Now in every single case where $P$ is true we had to have $Q$ also be true. So.... $Q$ is necessary for $P$.

That's all.

.....

but why can't I have P standalone?

Well, what does $Q$ do, while we have $P$ stand by itself? We can ignore $Q$ and not look at $Q$ but and we can choose to not invite $Q$ to our party, but we can't make $Q$ ... disappear. Now matter what we do with $P$, $Q$ is still going to exist and either be true or false even if you don't look at it.

So we have $P$ at our party and there it is... being true. That's fine but someone might wonder "Hmm, I wonder what $Q$ is doing" and everyone else can ignore $Q$ but, $Q$ will be sitting on the other side of the hill doing it's $Q$ thing of being true or false. So someone wonders over to check on $Q$ and what does she see?

Well, $P\implies Q$ so, lo and behold, $Q$ is being true. It doesn't matter if we look at $Q$. So long as $P\implies Q$ then if we ever have $P$, it will always be that $Q$ is true, whether we look at it or not.

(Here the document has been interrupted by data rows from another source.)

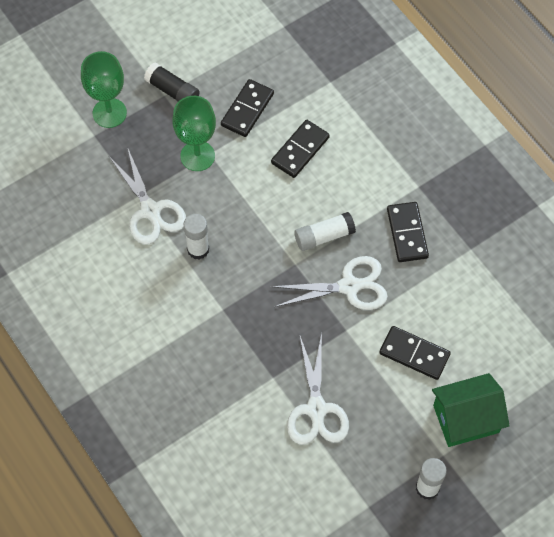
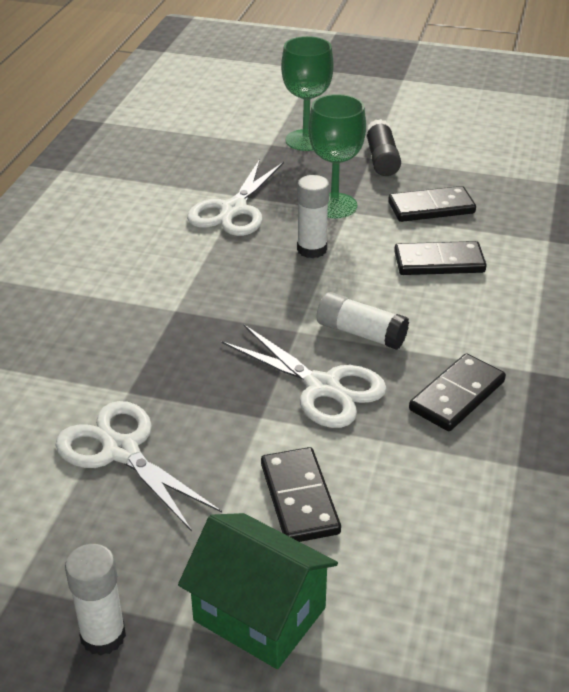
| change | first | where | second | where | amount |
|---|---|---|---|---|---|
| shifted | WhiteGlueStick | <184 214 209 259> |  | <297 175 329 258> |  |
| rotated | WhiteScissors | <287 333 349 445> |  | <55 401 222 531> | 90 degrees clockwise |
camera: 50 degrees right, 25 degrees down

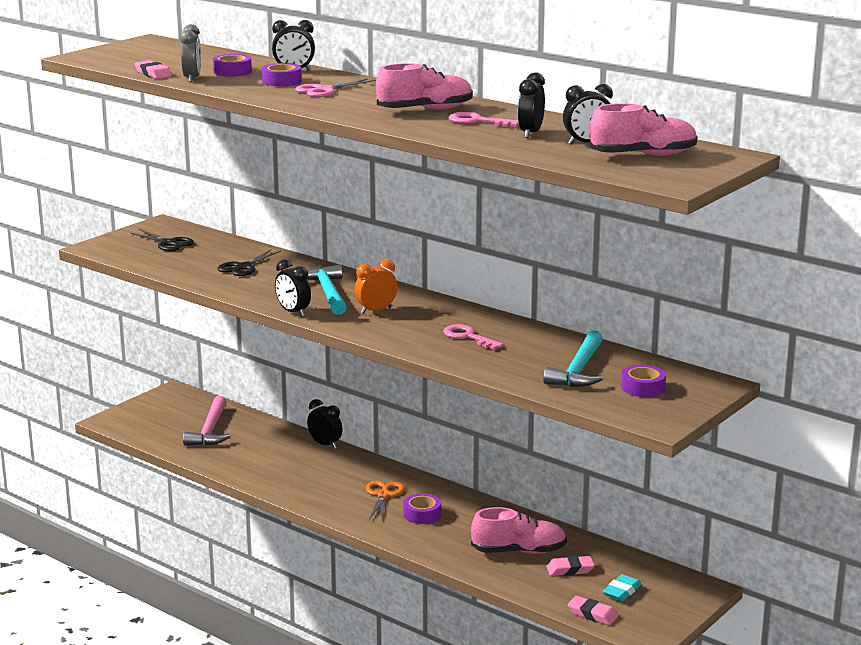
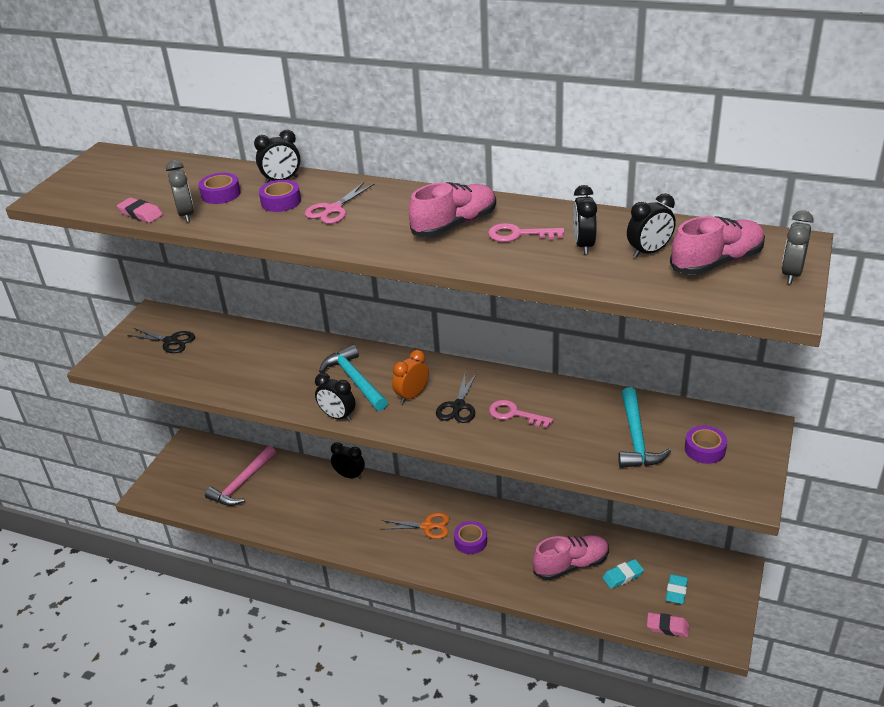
| change | first | where | second | where | amount |
|---|---|---|---|---|---|
| rotated | PinkHammer | <183 396 231 446> |  | <205 446 276 506> | 45 degrees clockwise |
| shifted | BlackScissors | <217 250 281 276> |  | <436 372 477 423> |  |
| rotated | OrangeScissors | <366 481 405 520> |  | <381 512 450 539> | 105 degrees clockwise |
| repainted | PinkEraser | <546 556 595 576> | TurquoiseEraser | <602 559 644 589> |  |
| new |  |  | GreyClock | <782 210 814 284> |  |
camera: 15 degrees left, 15 degrees up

And since every time $P$ is true, $Q$ is true, we can't have $P$ be true without $Q$ being true (even if we stick $Q$ is a little cottage three thousand miles away and pass a law that no-one is allowed to check in on him-- $Q$ will just sit there being true all by himself unnoticed and unloved), so $Q$ is necessary for $P$ to be true.